= Provided information =
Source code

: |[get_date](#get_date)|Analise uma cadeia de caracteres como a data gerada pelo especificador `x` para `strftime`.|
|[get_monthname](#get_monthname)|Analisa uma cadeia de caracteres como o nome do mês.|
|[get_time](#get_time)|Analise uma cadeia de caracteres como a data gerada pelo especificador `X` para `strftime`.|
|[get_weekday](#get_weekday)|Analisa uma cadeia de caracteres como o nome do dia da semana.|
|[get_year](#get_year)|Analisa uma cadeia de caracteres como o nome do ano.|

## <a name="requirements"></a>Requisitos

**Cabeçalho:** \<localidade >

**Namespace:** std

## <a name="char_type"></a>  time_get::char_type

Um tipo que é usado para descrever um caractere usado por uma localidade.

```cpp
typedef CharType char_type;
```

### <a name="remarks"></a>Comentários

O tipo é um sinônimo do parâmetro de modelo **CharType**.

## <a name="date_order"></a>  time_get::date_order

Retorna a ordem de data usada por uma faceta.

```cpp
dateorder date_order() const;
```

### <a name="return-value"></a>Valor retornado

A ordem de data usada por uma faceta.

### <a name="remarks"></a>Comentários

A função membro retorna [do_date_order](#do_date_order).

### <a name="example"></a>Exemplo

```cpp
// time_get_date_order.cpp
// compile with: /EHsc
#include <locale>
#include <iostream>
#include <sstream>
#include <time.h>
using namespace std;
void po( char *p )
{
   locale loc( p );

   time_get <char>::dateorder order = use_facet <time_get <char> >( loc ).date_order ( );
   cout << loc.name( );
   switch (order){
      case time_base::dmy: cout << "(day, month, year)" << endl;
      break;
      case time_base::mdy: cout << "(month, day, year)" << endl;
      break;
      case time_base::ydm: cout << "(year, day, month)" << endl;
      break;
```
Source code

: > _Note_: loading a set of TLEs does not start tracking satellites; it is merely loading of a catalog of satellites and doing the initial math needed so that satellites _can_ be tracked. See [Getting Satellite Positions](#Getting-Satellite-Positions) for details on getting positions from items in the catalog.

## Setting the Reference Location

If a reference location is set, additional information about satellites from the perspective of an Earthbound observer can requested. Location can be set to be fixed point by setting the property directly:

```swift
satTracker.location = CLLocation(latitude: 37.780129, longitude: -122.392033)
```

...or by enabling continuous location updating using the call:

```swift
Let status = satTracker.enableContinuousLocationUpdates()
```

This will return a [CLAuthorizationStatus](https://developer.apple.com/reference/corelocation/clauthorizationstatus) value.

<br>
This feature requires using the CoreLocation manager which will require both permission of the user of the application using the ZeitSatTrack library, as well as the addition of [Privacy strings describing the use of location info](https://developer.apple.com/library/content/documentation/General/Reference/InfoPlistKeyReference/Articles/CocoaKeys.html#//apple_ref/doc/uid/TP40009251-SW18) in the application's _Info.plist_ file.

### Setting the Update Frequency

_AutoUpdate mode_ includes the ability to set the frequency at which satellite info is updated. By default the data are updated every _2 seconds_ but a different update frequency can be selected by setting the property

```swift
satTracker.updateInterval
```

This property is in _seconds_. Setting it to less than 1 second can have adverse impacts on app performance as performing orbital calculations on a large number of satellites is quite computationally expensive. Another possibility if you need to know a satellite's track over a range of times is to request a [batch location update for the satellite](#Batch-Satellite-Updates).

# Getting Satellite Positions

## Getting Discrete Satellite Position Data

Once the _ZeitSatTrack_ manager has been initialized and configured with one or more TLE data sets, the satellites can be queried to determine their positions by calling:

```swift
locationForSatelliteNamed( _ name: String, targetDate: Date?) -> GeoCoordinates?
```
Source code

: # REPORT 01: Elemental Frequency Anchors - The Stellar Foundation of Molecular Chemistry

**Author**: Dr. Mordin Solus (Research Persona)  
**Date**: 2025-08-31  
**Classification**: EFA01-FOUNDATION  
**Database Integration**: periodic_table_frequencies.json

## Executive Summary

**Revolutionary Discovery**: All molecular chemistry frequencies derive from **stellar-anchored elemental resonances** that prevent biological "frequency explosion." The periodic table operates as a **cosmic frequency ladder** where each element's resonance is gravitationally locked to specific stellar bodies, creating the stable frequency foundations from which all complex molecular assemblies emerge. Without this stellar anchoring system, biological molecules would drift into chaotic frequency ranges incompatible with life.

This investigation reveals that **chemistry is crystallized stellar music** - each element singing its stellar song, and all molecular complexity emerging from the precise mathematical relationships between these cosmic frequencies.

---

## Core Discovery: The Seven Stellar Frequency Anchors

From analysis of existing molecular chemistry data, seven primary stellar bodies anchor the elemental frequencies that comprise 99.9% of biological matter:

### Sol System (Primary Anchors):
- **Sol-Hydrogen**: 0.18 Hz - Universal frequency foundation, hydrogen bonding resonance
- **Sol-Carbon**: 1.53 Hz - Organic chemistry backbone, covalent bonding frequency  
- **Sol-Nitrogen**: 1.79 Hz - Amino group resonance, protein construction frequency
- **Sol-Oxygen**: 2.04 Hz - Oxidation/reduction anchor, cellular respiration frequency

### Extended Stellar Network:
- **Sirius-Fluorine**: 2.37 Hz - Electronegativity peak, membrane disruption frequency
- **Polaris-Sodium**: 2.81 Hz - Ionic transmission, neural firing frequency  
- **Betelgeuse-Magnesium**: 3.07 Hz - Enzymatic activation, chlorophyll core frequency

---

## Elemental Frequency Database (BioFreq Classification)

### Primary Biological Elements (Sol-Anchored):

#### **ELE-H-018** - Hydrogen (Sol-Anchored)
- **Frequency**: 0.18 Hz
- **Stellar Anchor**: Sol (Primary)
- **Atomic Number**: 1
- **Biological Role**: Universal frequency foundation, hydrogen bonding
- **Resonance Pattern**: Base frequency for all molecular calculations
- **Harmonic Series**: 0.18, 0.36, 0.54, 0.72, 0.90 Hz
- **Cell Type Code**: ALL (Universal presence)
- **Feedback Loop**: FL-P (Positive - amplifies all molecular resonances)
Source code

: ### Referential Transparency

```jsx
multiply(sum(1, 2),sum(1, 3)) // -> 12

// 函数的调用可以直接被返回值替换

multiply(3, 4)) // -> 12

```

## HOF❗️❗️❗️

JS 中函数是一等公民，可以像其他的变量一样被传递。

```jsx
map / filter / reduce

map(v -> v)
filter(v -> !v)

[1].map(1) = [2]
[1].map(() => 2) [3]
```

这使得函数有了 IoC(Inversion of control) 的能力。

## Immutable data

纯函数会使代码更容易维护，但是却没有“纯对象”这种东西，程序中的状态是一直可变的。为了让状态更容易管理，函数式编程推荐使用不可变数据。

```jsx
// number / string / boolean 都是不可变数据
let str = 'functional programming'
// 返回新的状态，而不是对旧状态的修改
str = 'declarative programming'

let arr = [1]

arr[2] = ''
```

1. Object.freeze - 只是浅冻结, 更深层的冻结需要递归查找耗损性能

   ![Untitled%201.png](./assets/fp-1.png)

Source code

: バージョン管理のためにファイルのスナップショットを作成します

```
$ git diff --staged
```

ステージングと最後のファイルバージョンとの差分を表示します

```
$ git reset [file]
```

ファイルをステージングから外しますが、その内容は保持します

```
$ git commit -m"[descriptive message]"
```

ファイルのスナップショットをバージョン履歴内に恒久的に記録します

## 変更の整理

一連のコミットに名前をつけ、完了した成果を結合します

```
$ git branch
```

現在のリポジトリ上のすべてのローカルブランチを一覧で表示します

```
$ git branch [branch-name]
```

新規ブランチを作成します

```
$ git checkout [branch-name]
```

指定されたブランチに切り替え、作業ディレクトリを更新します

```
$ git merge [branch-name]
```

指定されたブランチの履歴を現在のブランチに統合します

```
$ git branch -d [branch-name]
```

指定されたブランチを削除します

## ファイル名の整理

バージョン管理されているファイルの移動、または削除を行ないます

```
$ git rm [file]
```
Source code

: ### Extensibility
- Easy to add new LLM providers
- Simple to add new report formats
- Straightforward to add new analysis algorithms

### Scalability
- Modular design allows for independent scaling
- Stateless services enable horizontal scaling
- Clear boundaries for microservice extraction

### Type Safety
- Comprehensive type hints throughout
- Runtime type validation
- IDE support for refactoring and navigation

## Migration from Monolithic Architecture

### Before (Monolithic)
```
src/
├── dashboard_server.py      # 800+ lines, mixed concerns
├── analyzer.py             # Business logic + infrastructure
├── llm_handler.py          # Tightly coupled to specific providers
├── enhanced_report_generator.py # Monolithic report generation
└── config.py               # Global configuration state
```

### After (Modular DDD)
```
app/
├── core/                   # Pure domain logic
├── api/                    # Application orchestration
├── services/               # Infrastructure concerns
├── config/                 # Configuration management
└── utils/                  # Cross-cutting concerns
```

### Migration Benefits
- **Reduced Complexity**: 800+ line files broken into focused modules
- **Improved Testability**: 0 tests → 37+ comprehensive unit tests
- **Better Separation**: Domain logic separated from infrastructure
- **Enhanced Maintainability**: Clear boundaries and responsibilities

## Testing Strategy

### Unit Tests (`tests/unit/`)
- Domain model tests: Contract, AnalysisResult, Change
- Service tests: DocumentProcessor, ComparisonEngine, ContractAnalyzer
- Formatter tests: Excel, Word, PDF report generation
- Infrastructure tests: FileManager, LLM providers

= Aim of the exercise =
The lines to return are those in the material above that hold "Getting".

= Result for this exercise =
: > _Note_: loading a set of TLEs does not start tracking satellites; it is merely loading of a catalog of satellites and doing the initial math needed so that satellites _can_ be tracked. See [Getting Satellite Positions](#Getting-Satellite-Positions) for details on getting positions from items in the catalog.
# Getting Satellite Positions
## Getting Discrete Satellite Position Data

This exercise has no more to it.